Except for an occasional weekly escape to grab our food shopping I am not sure I have ever spent as long on the farm in my entire life. Whilst lots of the time appears to be spent staring at a screen waiting for the next teleconference to pop up I don’t mind admitting it has also been nice to be able to grab a daily cup of coffee with Emma and the boys.
One thing I have really enjoyed in the last few weeks is a bit more time walking the farm and seeing the crops more often. After the atrociously wet Winter which had led to us abandoning drilling, we were really grateful for the decent spell of weather we have enjoyed more recently.
Other than five acres of rye we held over all our drilling to the Spring with an equal split of spring oats and wheat. So far the wheat has got off to a great start and is looking as good as anything I’ve seen for a long time, however the 7 day later drilling date for the oats is causing some distress and I, like many around the country, am desperate for some rain.
The last twelve months really have been a lesson for all of us about the importance of water. It is clear we are going to see more droughts, more floods and more extreme weather events in future but for too long policy and investment in water infrastructure has been hugely under resourced.
This is an area farming needs to talk much more about especially as I fundamentally believe we have a major opportunity in the UK. In years to come we may have too much at times or too little water at other times and often it may be in the wrong place but at least we will have it.
There are plenty of agricultural sectors around the world who would be desperate for the water we have, and we must make sure the Country invests in years to come to make the most of this competitive advantage.
Whilst the weather in the last year has been a big reminder about the importance of water the events of the last few weeks could not be a bigger reminder to Society about the importance of food supply and the central role farming plays in feeding a nation. I have been enormously proud of how farmers and horticulturalist up and down the Country have simply got on with the day job and produced the food needed in some exceptionally challenging circumstances.
The recent launch of ‘pick for Britain’ is very welcome news and not only will this help provide some of the labour we need to pick our fruit and veg it will also give a very wide group of individuals a first-hand experience of what happens on farm and that has the potential for a long term legacy when it comes to understanding the food supply chain.
Something else we have seen which I believe has the potential for a long-term positive legacy is the use of footpaths. Yes, I understand the frustration about we all have in people not knowing where a footpath is or leaving behind litter or hanging those bags we all see on hedges like they are a Christmas bauble.
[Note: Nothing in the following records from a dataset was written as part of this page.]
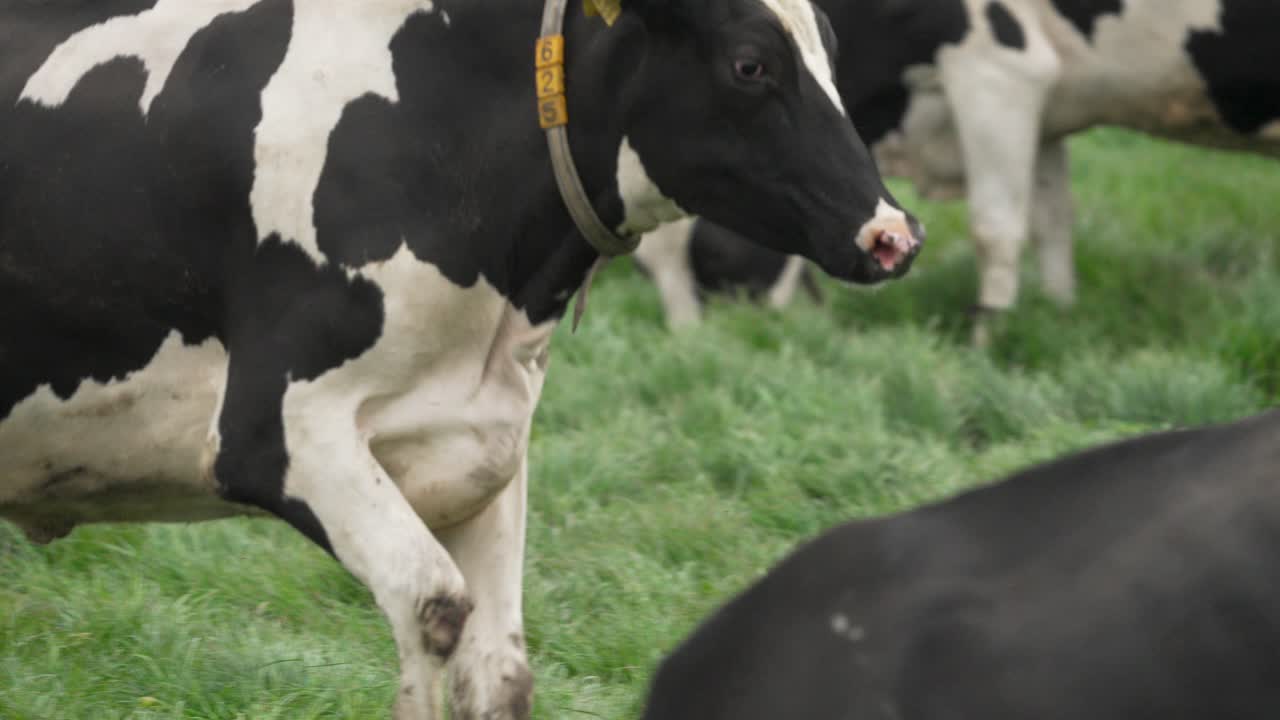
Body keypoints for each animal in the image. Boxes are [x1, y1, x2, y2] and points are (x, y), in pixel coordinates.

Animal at [0, 0, 923, 718]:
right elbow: (434, 606)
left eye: (831, 48)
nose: (894, 233)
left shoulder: (484, 444)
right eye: (749, 64)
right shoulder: (277, 432)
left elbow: (502, 673)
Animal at [637, 0, 1280, 341]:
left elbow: (995, 230)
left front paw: (984, 341)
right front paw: (1059, 312)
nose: (694, 352)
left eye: (714, 253)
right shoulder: (1047, 110)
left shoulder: (998, 68)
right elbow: (1052, 221)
I would be the first to stand up and argue it is vital that everyone using the countryside does so responsible and we should call out irresponsible use.
However, seeing an entirely new population of people using our footpaths and seeing first-hand the countryside we have created and maintained gives farming an opportunity in my opinion. Talking to an old friend of mine who has a ‘strained relationship’, two children and is currently living in a two bedroom flat it is easy for us to forget quite how lucky we are during this lockdown.
To be able to maintain the countryside and allow others to enjoy it and learn from it is something I take huge pride in and as farmers we must ensure we strike the right balance in terms of ensuring people use the countryside responsibly but are also made to feel welcome when it may be the only opportunity in the day they get to escape from their four walls.
Time to get back to the teleconferences and consider again whether I am brave enough yet to let the kids loose on my hair!! Stay safe.